Das Fraunhofer ISE hat sich in einer aktuellen Studie mit der Reduktion der CO2-Emission in Deutschland beschäftigt und verschiedene Modelle durchprobiert, ob Deutschland bis 2050 noch klimaneutral werden kann. Laut dem Ergebnis der Studie sind die Klimaziele der Bundesregierung noch erreichbar, es bedarf neben der Weiterentwicklung von erneuerbaren Energien allerdings auch ein gesellschaftliches Umdenken bei der Art und Weise Energie zu verwenden.

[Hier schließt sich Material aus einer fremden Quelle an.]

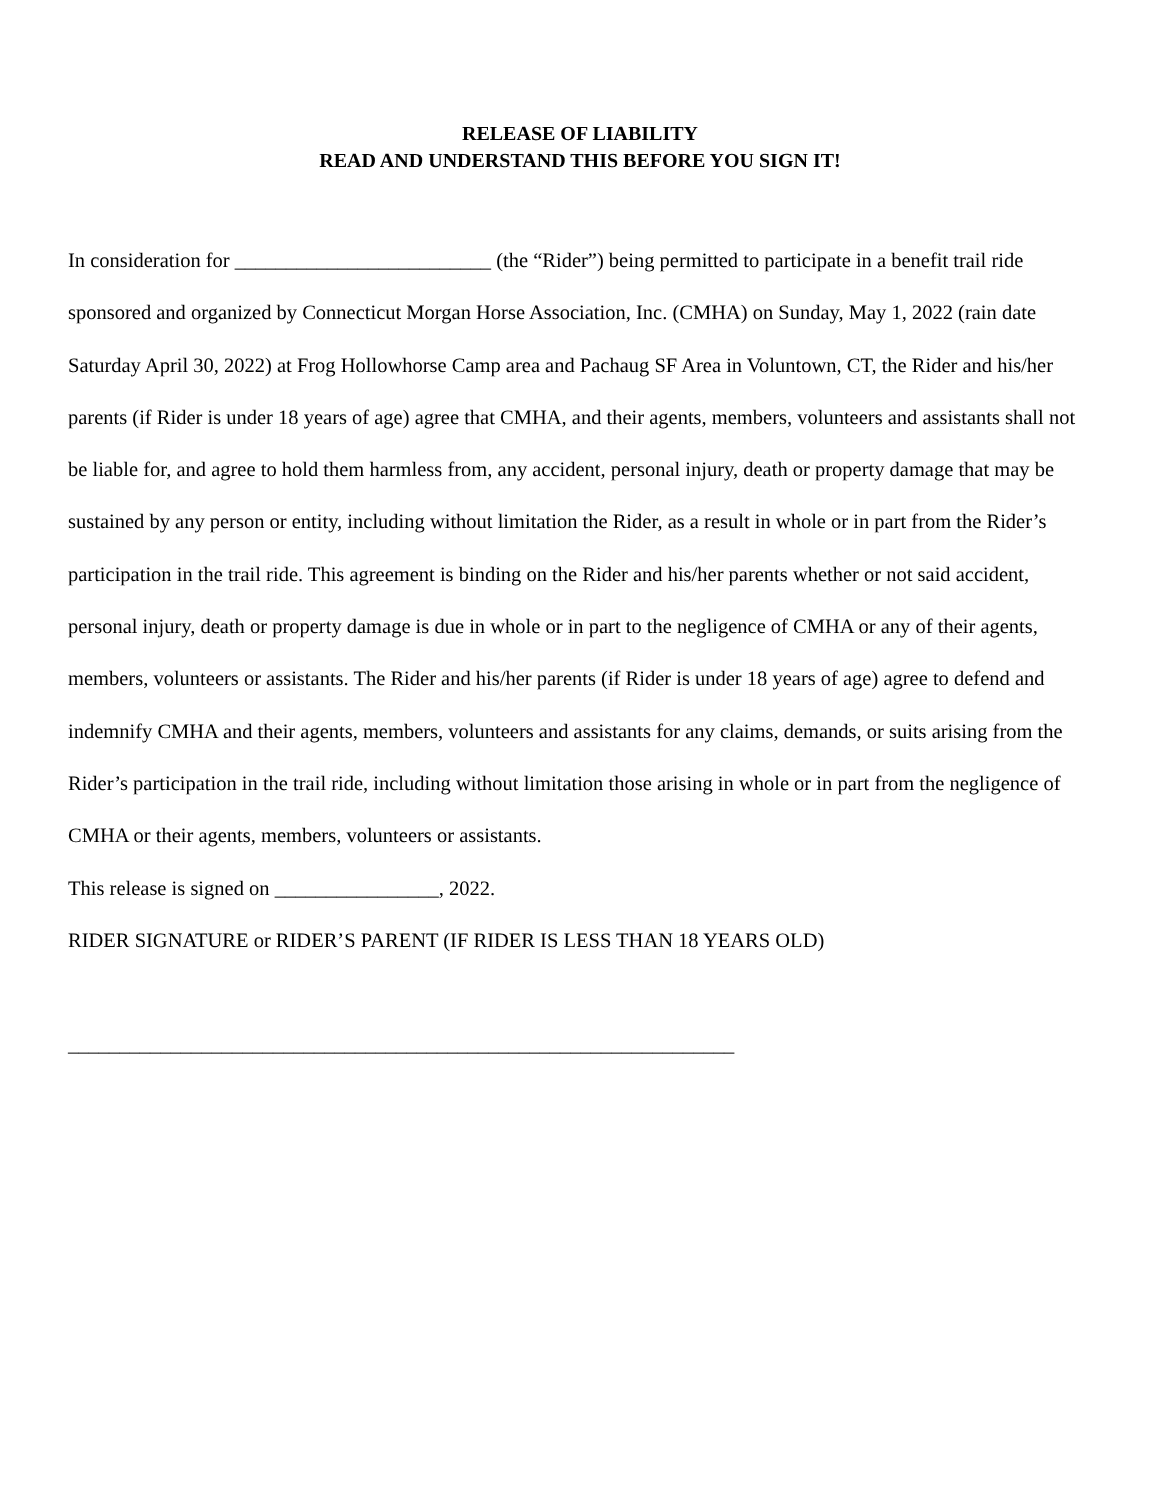RELEASE OF LIABILITY
READ AND UNDERSTAND THIS BEFORE YOU SIGN IT!
In consideration for _________________________ (the “Rider”) being permitted to participate in a benefit trail ride sponsored and organized by Connecticut Morgan Horse Association, Inc. (CMHA) on Sunday, May 1, 2022 (rain date Saturday April 30, 2022) at Frog Hollowhorse Camp area and Pachaug SF Area in Voluntown, CT, the Rider and his/her parents (if Rider is under 18 years of age) agree that CMHA, and their agents, members, volunteers and assistants shall not be liable for, and agree to hold them harmless from, any accident, personal injury, death or property damage that may be sustained by any person or entity, including without limitation the Rider, as a result in whole or in part from the Rider’s participation in the trail ride. This agreement is binding on the Rider and his/her parents whether or not said accident, personal injury, death or property damage is due in whole or in part to the negligence of CMHA or any of their agents, members, volunteers or assistants. The Rider and his/her parents (if Rider is under 18 years of age) agree to defend and indemnify CMHA and their agents, members, volunteers and assistants for any claims, demands, or suits arising from the Rider’s participation in the trail ride, including without limitation those arising in whole or in part from the negligence of CMHA or their agents, members, volunteers or assistants.
This release is signed on ________________, 2022.
RIDER SIGNATURE or RIDER’S PARENT (IF RIDER IS LESS THAN 18 YEARS OLD)
_________________________________________________________________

Die Europäische Union verspricht mit dem „Green Deal“ bis zum Jahr 2050 ein klimaneutrales Europa und plant 100 Milliarden Euro zu investieren. Um die energiebedingten CO2-Emissionen in Höhe von 95 bis 100% einzusparen, muss Deutschland jetzt bei seinen Klimaschutzbemühungen deutlich nachlegen. Das Bundesministerium für wirtschaftliche Zusammenarbeit und Entwicklung BMZ ist das erste klimaneutrale Bundesministerium der Bundesregierung und dient damit als ein gutes Beispiel.

Es muss aber noch viel getan werden, um die geplante Klimaneutralität bis 2050 zu erreichen. Auch wenn einige daran zweifeln, dass dies überhaupt noch möglich ist, haben die Wissenschaftler und Wissenschaftlerinnen des Fraunhofer-Instituts für Solare Energiesysteme ISE eine positive Prognose gegeben.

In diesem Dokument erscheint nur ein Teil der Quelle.